• Images with pose keypoints
#####
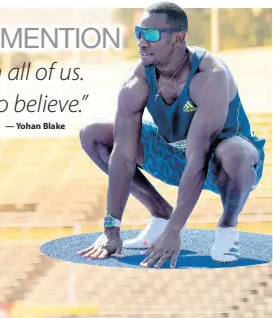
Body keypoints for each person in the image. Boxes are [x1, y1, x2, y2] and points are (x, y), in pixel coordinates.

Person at [78, 2, 266, 267]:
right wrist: (112, 228)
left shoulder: (209, 75)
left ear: (178, 38)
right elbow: (122, 155)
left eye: (152, 35)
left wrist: (175, 232)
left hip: (222, 164)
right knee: (93, 134)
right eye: (139, 33)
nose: (142, 42)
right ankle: (160, 213)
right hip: (174, 155)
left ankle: (227, 228)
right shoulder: (137, 81)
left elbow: (199, 157)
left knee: (234, 151)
#####
• INSTRUCTIONS FOR THE TASK
Restate exactly the lines running from the line with "left hip: (222, 164)" to the end of the entries above, both ends included.

• RESPONSE TO THE TASK
left hip: (222, 164)
right knee: (93, 134)
right eye: (139, 33)
nose: (142, 42)
right ankle: (160, 213)
right hip: (174, 155)
left ankle: (227, 228)
right shoulder: (137, 81)
left elbow: (199, 157)
left knee: (234, 151)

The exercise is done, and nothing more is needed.